Rhodes did as he was told.
The fields across which they were riding had not been plowed in years, but it was still rough and rutted. At times, the motorcycle seemed to leave the ground by several feet, and every time it landed, Rhodes felt the shock from the base of his spine, right up through his sore back, and on up through the top of his head. He hung on tight.
After only a minute, he could tell that Ivy was actually gaining on Rapper and Nellie. He wasn’t surprised. They wer
e only criminals. They weren’t crazy, which you had to be to drive like Ivy was.
Then the two men came to a barbed wire fence. They made a sharp right turn. Ivy didn’t slow down.
Rhodes closed his eyes. He couldn’t even imagine what it would be like to hit the fence.
“Lean with me!” Ivy yelled. Rhodes felt her weight shift and shifted his own to match it. They made a sharp right turn, throwing up a raft of mud against the fence post which seemed to Rhodes to be within inches of the wheel. As they straightened out and headed down the fence row, Rhodes realized that he had been thinking of the wrong movie. This wasn’t Born Losers. He was in fact hanging on to Steve McQueen during his race for life in The Great Escape. He hoped that Ivy didn’t plan to try jumping the fence.

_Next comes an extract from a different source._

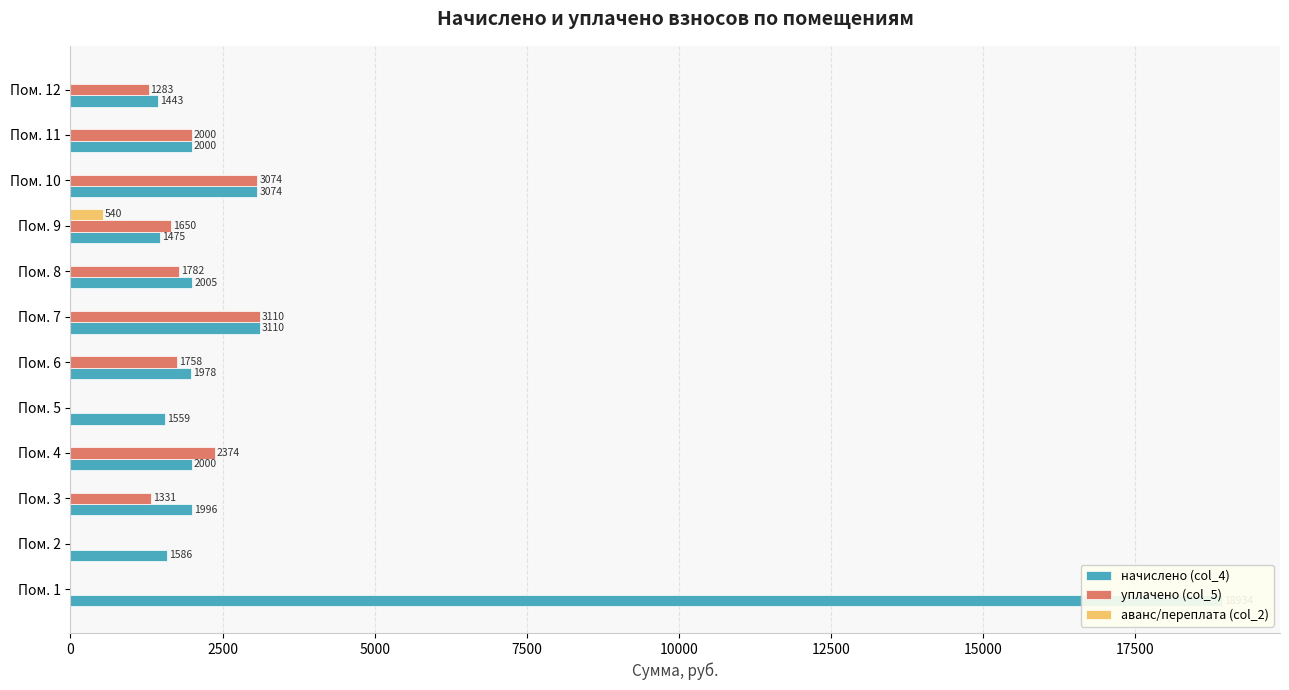

Which series has the largest range (max minus min)?

начислено (col_4)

Rapper and Nellie, however, were planning exactly that. They hooked another right, then another, heading back the way they’d come, except that they were about a hundred yards from the fence. By the time that Ivy had made another turn, they were gunning straight for the fence, or more accurately for a small rise of dirt just in front of it, which they must have spotted earlier.
Rapper’s bike was in the lead. He hit the rise, elevating his front wheel, and took off as if on a ramp. He sailed over the fence, Nellie right behind him. Their bikes hit, slewed wildly through the mud, righted, and took off.

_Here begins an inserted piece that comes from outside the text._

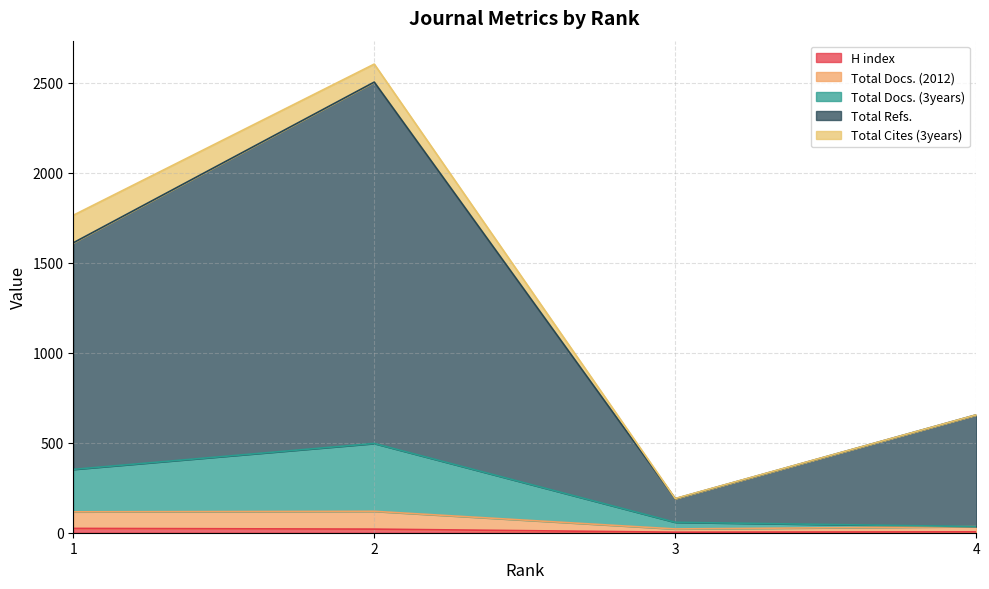

What is the approximate value of H index at 3?

3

Ivy slowed to a stop. “I can’t make it with two of us,” she said.
Rhodes was quietly thankful. He might have fired after them if he’d had time to load his gun before they were out of sight, but he didn’t. Instead, he said, “Let’s go on back to the house and see what we can find out.”

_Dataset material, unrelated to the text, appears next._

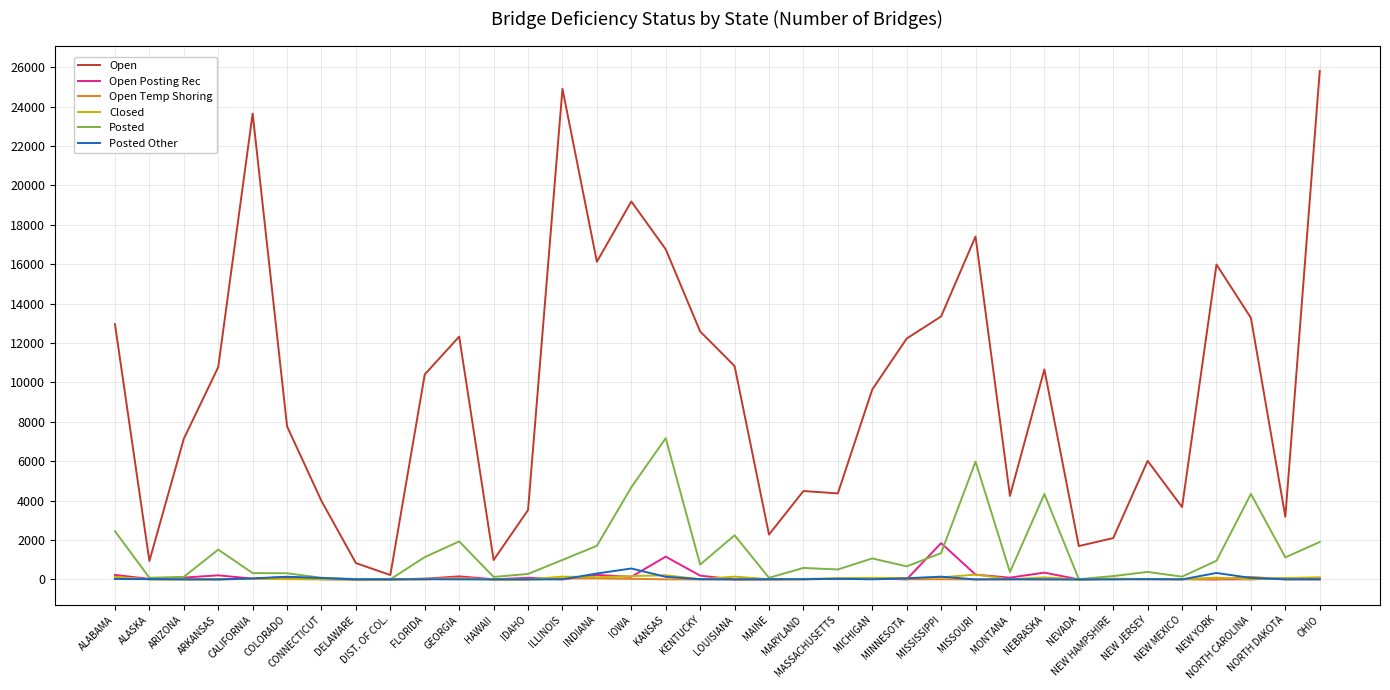

Which series has the largest total across all categories?

Open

The trip back was not quite so hectic, and Rhodes had time to marvel at Ivy’s hidden talents. She was also a lot tougher than he’d thought. He should have known better than to judge her.
When they got back to the house, Jayse was still lying on the floor. He was no longer moaning or whimpering, however. He had passed out. Rhodes had broken his leg.
The man in the back room, the one whose name Rhodes hadn’t learned, had returned to consciousness, but only barely.